Mushroom Computing and AI: Can Fungi Learn?
Maybe the most interesting new area is how fungi might think. In certain studies, fungi that got repeated signals changed their electrical patterns. This suggests basic learning or memory.
This means a lot:
- Finding patterns without computer rules.
- Biology changing how it responds.
- Circuits that adjust themselves and "think" using chemicals.
This brings up interesting questions:
- Could we teach mushrooms to react to bad software?
- Could a network of fungi predict changes in its surroundings faster over time?
- Can AI run by biology happen?
This is far from replacing complex AI systems. But mushroom computing might one day help environmental AI systems that change on their own. These computers would learn from experience, not just code.

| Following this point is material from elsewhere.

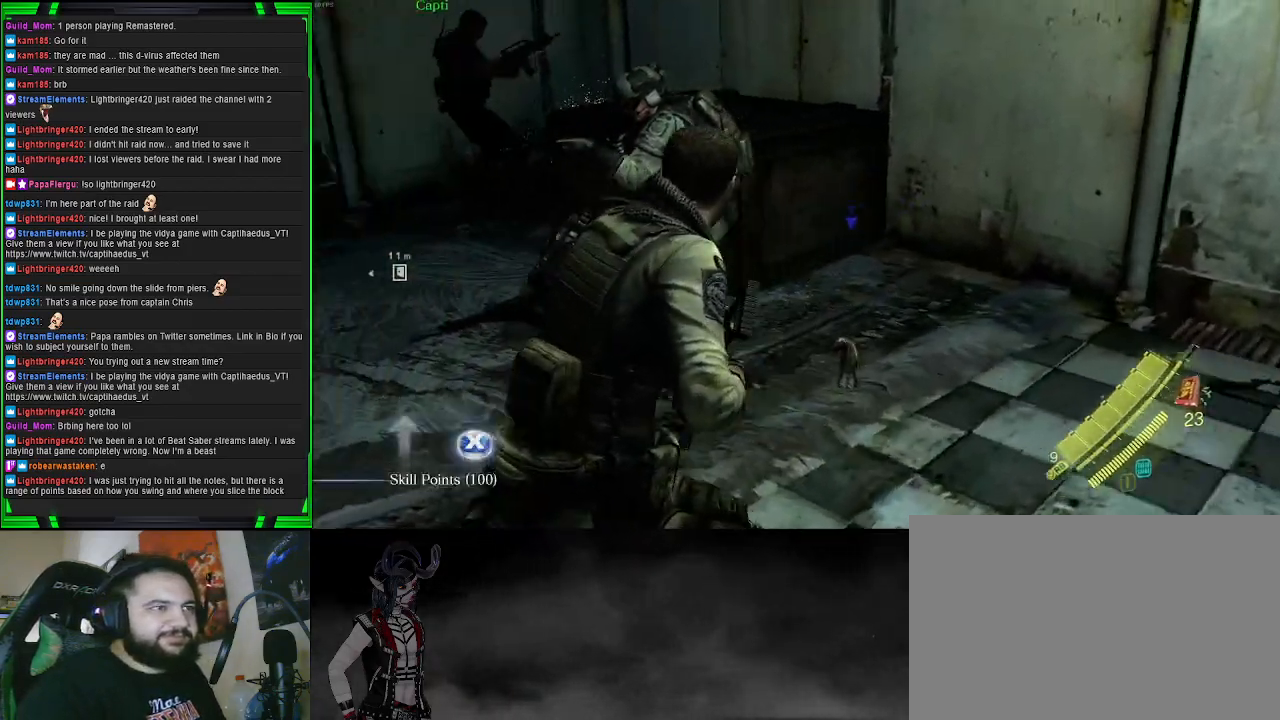
{"buttons": [], "left_stick": "up-left", "right_stick": "center", "events": [[33, "right_stick", "center"], [167, "SQUARE", "down"], [300, "SQUARE", "up"], [317, "left_stick", "up-left"], [383, "SQUARE", "down"], [483, "SQUARE", "up"]]}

The Bigger Picture: Fungi in Future Biotech
Mushroom computers are just one part of more and more technology made from biology. From slime mold solving mazes to bacterial memories and DNA data storage, life itself is becoming the base for future tech.
Fungi electronics are central to this big change:
- Mixing biology with machines.
- Looking into sustainable, living choices instead of industries that make a lot of e-waste.
- Joining human-made systems with natural processes again.

A Living Future from Mushrooms
Mushrooms are not just mushrooms anymore. They are circuit boards, processors, sensors, and maybe, one day, living things that sense and compute. We look for technology that is more sustainable, strong, and made in a good way. Mushroom computers offer a strange and good choice, built from nature itself. If you are a scientist, engineer, or curious home hacker, now is the time to connect to the forest and let mycelium show us how to go forward. Check out the mycelium change for yourself — look at Zombie Mushroom's kits to see the wonders of mushrooms.
Citations
- Edwards, S. (2024). Scientists at the Unconventional Computing Laboratory have shown that fungal mycelium can conduct electrical signals and make logic gate-like reactions. This points to the chance for computing based on mushrooms.
- Electrical signals (spikes of electricity) inside fungal networks act like some kinds of brain cell activity. They can be used to keep and handle information (Edwards, 2024).
- Computing materials made from fungi that break down naturally are being studied. These could be used in medical, environmental, and cheap tech.
- Mycelium conducts electricity when given the right signals. It also grows into certain shapes when light, temperature, or electric pulses hit it in specific ways.